Aux premières heures du jour, vendredi, la première dame ukrainienne Olena Zelenska a affirmé avoir été « horrifiée » par les images de la poussette renversée diffusées par les autorités locales, avant de se rendre compte qu’elle avait déjà rencontré Liza.

« En lisant les informations, j’ai réalisé que je connais cette fillette. Je la connaissais… », a-t-elle commenté sur Instagram.

Elles s’étaient rencontrées lors de l’enregistrement d’une vidéo pour les vacances de Noël, quelques mois auparavant.

« La petite fille avait réussi à mettre de la peinture non seulement sur elle-même et sa robe, mais aussi sur tous les autres enfants, sur moi, sur les cameramen et sur le réalisateur, juste en une demi-heure », se souvient la première dame en évoquant les activités réalisées ce jour-là.

« Regardez-la vivante, s’il vous plaît. Je pleure avec ses proches », a-t-elle ajouté sur le réseau social.  

Le bombardement de Vinnytsia, touchée quasiment au moment où s’ouvrait à la Haye une conférence sur les crimes commis en Ukraine organisée conjointement par l’UE et la Cour pénale internationale (CPI), a été comparé par Volodymyr Zelensky à un « acte ouvertement terroriste ».

Les images diffusées par les autorités montrent les carcasses calcinées de dizaines de voitures, certaines retournées sur le toit, près d’un immeuble d’une dizaine d’étages qui abritait des petits commerces, comme des réparateurs de chaussures ou de vêtements, éventré et carbonisé tandis qu’une fumée brune s’échappait du lieu de l’impact.
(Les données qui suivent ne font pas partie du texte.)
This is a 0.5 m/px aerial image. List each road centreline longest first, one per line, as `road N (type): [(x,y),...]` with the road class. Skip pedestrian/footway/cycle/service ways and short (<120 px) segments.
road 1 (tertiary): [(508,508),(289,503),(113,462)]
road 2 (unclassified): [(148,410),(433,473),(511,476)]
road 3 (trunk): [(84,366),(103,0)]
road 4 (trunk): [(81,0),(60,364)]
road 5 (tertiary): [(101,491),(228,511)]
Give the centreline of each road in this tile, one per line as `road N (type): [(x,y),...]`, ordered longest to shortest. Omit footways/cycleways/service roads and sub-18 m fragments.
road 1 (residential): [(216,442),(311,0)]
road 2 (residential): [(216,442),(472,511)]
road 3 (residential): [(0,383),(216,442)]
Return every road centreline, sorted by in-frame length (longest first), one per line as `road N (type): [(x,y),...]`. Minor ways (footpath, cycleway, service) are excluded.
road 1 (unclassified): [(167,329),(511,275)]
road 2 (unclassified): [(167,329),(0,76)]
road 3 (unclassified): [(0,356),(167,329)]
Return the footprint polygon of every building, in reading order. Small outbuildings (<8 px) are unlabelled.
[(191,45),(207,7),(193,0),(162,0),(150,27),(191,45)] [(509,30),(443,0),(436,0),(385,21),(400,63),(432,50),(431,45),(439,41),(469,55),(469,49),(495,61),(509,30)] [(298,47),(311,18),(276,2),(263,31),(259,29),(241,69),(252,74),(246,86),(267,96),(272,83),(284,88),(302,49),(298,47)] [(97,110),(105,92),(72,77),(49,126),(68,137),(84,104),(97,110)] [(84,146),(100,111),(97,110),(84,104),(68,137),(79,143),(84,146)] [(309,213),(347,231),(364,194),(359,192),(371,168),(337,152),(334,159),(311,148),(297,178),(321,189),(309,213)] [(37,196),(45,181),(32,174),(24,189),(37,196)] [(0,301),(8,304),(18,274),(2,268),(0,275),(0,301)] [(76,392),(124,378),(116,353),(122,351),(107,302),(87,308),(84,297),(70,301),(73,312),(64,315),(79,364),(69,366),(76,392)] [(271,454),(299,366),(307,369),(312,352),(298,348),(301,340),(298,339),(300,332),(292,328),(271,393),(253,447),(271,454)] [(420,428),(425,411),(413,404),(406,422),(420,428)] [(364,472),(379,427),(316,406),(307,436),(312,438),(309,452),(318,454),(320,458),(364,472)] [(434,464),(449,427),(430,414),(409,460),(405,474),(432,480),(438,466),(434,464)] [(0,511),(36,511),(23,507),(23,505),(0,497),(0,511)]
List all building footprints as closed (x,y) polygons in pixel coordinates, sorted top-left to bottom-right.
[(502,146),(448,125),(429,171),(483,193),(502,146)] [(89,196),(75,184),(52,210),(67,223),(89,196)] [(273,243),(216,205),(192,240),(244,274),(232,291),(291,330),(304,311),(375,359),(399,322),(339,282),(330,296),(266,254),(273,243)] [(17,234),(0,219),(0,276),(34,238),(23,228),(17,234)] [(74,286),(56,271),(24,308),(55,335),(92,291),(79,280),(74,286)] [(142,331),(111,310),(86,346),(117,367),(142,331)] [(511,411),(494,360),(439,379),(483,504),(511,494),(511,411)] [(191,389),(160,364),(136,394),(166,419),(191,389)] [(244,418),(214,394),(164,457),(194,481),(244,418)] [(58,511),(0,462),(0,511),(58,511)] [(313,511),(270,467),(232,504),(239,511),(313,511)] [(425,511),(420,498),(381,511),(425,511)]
Vendredi, la Russie a affirmé avoir frappé à Vinnytsia une réunion de l’armée de l’air ukrainienne dans la « Maison des Officiers » située à côté de l’impact, assurant que « les participants ont été éliminés ».  

Serguiï Borzov, le gouverneur de la région de Vinnytsia, a déclaré jeudi que 13 victimes, dont les deux autres enfants, n’avaient pas encore été identifiées.